Conducir con lluvia, un riesgo mayor Conducir con lluvia, un riesgo mayor

Varios son los problemas a los que nos enfrentamos al conducir con lluvia, de manera que si nos toca salir a la carretera mientras llueve, es recomendable seguir algunos consejos básicos que nos ayuden a afrontar la conducción con lluvia de la forma más segura posible.

Cuando pensamos en carretera y agua, lo más habitual es pensar en términos de falta de adherencia y de falta de visibilidad.

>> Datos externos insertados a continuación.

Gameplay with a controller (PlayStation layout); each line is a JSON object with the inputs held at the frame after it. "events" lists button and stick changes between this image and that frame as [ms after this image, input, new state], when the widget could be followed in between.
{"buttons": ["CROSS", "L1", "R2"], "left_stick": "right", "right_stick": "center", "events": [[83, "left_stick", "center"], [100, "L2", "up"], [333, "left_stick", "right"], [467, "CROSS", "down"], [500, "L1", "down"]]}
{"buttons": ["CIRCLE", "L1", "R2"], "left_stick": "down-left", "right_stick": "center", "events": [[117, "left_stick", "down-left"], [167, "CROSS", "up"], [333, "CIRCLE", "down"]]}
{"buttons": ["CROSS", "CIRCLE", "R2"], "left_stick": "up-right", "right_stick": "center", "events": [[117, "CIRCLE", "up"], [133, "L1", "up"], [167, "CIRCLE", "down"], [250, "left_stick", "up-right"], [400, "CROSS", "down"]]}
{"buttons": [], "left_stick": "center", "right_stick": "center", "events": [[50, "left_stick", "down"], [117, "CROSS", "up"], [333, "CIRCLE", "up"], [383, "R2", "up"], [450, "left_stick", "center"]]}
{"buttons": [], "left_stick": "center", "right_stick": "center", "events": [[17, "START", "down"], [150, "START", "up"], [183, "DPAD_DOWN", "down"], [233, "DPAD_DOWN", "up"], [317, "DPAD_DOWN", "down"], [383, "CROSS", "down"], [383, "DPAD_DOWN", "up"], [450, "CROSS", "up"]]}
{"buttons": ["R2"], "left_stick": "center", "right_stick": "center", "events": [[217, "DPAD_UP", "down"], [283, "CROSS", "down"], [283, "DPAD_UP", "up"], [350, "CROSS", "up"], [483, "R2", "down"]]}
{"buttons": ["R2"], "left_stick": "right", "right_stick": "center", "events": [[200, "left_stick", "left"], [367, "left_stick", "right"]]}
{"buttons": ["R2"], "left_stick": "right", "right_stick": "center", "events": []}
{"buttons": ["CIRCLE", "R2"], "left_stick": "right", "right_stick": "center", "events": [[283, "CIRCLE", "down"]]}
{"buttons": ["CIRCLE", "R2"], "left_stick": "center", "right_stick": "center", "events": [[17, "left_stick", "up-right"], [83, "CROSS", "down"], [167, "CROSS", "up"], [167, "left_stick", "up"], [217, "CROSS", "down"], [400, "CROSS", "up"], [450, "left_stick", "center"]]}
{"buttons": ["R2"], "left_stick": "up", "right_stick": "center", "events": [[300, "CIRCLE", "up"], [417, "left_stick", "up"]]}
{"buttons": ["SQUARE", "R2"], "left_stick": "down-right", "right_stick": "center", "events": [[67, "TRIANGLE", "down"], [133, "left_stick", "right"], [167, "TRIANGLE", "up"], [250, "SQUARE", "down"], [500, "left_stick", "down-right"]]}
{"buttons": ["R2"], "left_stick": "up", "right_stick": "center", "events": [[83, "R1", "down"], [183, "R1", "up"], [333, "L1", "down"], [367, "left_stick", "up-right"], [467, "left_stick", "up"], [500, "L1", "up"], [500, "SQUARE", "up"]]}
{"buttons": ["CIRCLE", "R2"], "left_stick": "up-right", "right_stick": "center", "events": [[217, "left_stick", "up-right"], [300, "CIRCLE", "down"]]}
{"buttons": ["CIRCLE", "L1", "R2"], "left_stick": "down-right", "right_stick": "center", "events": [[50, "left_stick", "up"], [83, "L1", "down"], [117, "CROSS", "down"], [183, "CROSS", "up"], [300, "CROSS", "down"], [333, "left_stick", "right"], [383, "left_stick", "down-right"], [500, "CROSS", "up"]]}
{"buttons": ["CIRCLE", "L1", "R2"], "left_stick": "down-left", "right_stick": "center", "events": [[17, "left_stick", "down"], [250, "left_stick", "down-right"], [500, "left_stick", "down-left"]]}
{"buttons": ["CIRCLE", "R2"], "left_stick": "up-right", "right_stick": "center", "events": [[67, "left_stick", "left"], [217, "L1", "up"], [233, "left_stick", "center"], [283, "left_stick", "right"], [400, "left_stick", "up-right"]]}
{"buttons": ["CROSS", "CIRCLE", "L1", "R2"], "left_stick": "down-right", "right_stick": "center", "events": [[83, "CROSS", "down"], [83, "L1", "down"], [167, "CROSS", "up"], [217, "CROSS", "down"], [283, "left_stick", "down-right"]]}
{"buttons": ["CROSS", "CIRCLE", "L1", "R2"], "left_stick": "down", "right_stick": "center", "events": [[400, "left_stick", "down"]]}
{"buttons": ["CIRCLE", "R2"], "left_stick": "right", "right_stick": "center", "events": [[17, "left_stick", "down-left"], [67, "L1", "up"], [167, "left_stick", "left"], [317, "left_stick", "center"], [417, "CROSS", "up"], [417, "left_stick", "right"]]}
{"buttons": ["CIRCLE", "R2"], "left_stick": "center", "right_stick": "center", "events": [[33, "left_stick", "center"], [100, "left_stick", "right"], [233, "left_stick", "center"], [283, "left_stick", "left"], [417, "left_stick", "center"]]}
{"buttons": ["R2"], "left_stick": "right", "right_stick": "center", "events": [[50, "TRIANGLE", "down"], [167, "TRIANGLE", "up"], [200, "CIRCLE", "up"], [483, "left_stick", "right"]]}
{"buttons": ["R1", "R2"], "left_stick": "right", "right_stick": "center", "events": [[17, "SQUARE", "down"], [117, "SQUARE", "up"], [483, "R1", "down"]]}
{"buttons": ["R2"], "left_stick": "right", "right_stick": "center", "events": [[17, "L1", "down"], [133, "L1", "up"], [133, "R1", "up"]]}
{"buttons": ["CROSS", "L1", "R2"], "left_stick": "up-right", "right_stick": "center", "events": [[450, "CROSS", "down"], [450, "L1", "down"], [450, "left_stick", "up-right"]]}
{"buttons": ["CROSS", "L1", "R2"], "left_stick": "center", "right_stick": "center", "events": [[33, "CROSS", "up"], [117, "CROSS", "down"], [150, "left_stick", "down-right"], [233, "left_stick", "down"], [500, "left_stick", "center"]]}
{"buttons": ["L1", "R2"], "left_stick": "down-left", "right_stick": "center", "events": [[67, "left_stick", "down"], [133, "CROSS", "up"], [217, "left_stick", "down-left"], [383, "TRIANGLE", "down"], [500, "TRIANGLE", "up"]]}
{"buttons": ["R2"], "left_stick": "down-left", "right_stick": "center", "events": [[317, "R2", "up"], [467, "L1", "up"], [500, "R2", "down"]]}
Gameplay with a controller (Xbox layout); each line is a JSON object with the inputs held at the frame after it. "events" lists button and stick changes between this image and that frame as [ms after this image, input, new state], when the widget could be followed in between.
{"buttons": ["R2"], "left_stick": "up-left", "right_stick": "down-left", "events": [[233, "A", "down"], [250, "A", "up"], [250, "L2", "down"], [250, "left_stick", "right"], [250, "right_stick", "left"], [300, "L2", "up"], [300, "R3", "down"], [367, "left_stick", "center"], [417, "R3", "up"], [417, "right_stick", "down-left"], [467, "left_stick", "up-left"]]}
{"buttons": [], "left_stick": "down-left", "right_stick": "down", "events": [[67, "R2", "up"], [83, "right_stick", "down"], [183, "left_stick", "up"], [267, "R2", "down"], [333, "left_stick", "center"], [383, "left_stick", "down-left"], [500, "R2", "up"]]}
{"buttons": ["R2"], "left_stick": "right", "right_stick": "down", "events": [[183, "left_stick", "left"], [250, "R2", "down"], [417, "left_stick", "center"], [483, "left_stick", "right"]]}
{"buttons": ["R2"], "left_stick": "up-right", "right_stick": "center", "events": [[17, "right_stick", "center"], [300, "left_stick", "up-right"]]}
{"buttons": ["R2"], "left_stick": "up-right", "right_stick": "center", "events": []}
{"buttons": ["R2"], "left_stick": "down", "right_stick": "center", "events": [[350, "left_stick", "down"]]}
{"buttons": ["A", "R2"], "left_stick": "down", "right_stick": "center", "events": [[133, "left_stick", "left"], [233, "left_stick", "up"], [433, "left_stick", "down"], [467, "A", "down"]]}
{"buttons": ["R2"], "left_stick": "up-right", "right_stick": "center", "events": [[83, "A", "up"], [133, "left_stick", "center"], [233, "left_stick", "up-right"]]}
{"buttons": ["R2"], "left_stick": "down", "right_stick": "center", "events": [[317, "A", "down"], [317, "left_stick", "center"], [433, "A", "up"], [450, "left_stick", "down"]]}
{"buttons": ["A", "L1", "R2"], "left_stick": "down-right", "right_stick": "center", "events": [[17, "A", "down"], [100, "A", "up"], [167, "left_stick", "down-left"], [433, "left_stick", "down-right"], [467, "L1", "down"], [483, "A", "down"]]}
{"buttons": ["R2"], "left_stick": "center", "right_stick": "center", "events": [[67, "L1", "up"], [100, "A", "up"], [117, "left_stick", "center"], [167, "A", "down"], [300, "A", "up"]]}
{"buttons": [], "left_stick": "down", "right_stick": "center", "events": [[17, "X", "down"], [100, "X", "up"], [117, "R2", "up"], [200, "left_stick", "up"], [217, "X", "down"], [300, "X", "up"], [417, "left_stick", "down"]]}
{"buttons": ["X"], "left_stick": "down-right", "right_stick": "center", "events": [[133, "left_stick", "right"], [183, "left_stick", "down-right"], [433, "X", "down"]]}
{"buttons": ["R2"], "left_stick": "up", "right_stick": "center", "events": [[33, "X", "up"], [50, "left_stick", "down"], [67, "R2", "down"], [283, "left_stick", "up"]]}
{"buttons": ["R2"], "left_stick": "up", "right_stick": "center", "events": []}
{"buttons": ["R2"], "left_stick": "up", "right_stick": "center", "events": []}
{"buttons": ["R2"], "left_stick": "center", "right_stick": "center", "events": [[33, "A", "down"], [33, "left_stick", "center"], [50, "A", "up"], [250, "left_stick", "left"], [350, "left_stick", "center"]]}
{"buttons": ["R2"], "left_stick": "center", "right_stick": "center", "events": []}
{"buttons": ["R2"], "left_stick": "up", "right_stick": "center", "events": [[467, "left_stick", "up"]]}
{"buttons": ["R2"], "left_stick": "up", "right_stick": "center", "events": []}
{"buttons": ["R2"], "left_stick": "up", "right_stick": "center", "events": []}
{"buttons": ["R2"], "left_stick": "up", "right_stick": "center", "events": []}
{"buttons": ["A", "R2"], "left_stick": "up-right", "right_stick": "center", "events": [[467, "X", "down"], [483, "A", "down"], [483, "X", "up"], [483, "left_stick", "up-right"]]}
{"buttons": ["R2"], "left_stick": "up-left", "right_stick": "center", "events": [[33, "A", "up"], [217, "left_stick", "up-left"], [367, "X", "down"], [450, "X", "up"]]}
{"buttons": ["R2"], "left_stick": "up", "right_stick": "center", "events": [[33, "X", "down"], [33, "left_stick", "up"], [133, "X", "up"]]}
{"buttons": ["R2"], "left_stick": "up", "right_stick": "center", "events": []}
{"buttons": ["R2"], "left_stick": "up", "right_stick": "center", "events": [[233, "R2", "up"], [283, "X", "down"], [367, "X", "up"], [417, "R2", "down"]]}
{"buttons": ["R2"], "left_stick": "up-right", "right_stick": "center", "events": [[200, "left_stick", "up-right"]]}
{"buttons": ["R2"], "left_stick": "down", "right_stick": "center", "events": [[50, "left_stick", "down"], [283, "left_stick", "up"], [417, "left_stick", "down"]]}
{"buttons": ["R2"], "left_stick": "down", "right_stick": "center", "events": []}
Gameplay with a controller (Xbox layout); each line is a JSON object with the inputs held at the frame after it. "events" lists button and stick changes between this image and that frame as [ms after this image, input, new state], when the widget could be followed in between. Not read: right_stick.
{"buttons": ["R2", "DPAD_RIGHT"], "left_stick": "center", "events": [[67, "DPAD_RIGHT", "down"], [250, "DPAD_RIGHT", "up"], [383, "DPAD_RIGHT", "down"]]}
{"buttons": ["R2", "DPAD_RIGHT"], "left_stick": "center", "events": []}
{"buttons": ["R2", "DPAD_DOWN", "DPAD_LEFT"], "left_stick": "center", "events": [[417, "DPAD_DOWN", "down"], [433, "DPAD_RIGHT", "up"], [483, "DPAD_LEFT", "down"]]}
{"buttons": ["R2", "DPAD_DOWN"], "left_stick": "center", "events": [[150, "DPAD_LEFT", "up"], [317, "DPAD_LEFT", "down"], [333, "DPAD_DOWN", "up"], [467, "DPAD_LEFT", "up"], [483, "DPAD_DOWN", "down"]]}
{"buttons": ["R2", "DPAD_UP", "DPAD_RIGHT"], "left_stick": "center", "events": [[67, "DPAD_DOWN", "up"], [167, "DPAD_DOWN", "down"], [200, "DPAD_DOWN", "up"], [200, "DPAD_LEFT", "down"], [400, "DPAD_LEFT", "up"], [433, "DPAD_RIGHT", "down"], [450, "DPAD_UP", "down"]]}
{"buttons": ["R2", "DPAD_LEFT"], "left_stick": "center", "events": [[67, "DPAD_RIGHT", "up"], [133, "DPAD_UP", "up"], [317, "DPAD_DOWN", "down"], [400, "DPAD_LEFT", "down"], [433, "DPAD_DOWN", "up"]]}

Sin embargo, la lluvia conlleva otros problemas adicionales que debemos tener presentes también, si pretendemos mantener la seguridad a bordo de nuestro vehículo.

Con lluvia, peor adherencia

Es algo conocido que cuando llueve se interpone una capa de agua entre el neumático y el terreno. Esta capa de agua constituye un fluido que, mucho o poco, hace flotar el neumático. Para ayudar a desalojar ese fluido tenemos el dibujo de la banda de rodadura del neumático y, muy importante, la presión de inflado de los neumáticos. Con una presión de inflado inferior a lo recomendado por el fabricante, el vehículo no dispone de la adherencia calculada para circular con seguridad. Aun con todos esos factores controlados, recuerda que sobre terreno mojado el vehículo necesita más espacio para frenar debido a la falta de adherencia natural de los días lluviosos.

Con lluvia, peor visibilidad

Esta es otra consecuencia directa de la lluvia, que nos puede afectar en varios sentidos. Las mismas gotas de agua que caen sobre el parabrisas se convierten en un elemento de distorsión de la realidad que observamos a través del cristal. Los limpiaparabrisas deben servirnos para ver mejor. Si no es así, es que algo falla (ya sean las escobillas o el mismo soporte metálico que las sostiene). El parabrisas y el resto de las lunas, por sus caras interiores, también deben estar limpios para evitar deslumbramientos. Finalmente, la lluvia y la noche forman una combinación que merma mucho la visibilidad. Por eso, en condiciones que sean particularmente complejas, vale la pena ser precavidos y siempre que sea posible optar por no conducir.

Con lluvia, más cansancio

La necesidad de una mayor atención sobre la carretera cuando llueve, sumada al ruido que produce la lluvia al caer sobre el vehículo, redundan en un aumento del cansancio. Más, si tenemos problemas de visión y nos encontramos con la necesidad de aguzar la mirada. Por eso, resulta recomendable descansar más cuando llueve, de manera que cuando volvamos a la carretera lo hagamos en plenitud de facultades. Hay un indicio que nos debe hacer saltar las alarmas: si pese a todo nos intentamos convencer de que queda poco para llegar a nuestro punto de destino, más vale andarse con mucho cuidado. Es mejor llegar más tarde, que no llegar o que llegar... pasando primero por el hospital.

Con lluvia, nos duele más... todo

Ante la bajada de la presión atmosférica, es frecuente que nos sintamos abatidos. Además, antes de que empiece a llover aumentan en muchas personas los dolores de todo tipo: articulares, musculares, en cicatrices, huesos, dolores de cabeza… Esto tiene una razón de ser. Cuando algo nos duele, lo que ocurre es que se establece una comunicación por impulsos eléctricos a través del sistema nervioso, del punto donde se origina el dolor hacia el cerebro. Ocurre además que cuando decimos que huele a lluvia lo que percibimos realmente es el ozono, un ion del oxígeno. Y como todo ion, el ozono es una partícula eléctrica. ¿Qué relación existe entre los iones del oxígeno y nuestros dolores? Es sencillo: en aquellas zonas del organismo que están sobrestimuladas, debido por ejemplo a una lesión o por cualquier otra dolencia, los receptores nerviosos que están más sensibilizados reaccionan a las cargas eléctricas de la atmósfera. Y nos duele todo, claro. Como intento de remedio, serán el descanso y determinados analgésicos, siempre controlados por el médico, los que nos permitan seguir adelante.

Y, en cualquier caso, si la lluvia no nos permite proseguir, por la causa que sea, el mejor remedio consiste en dejar bien aparcado el coche y buscar una alternativa de transporte que sea más segura.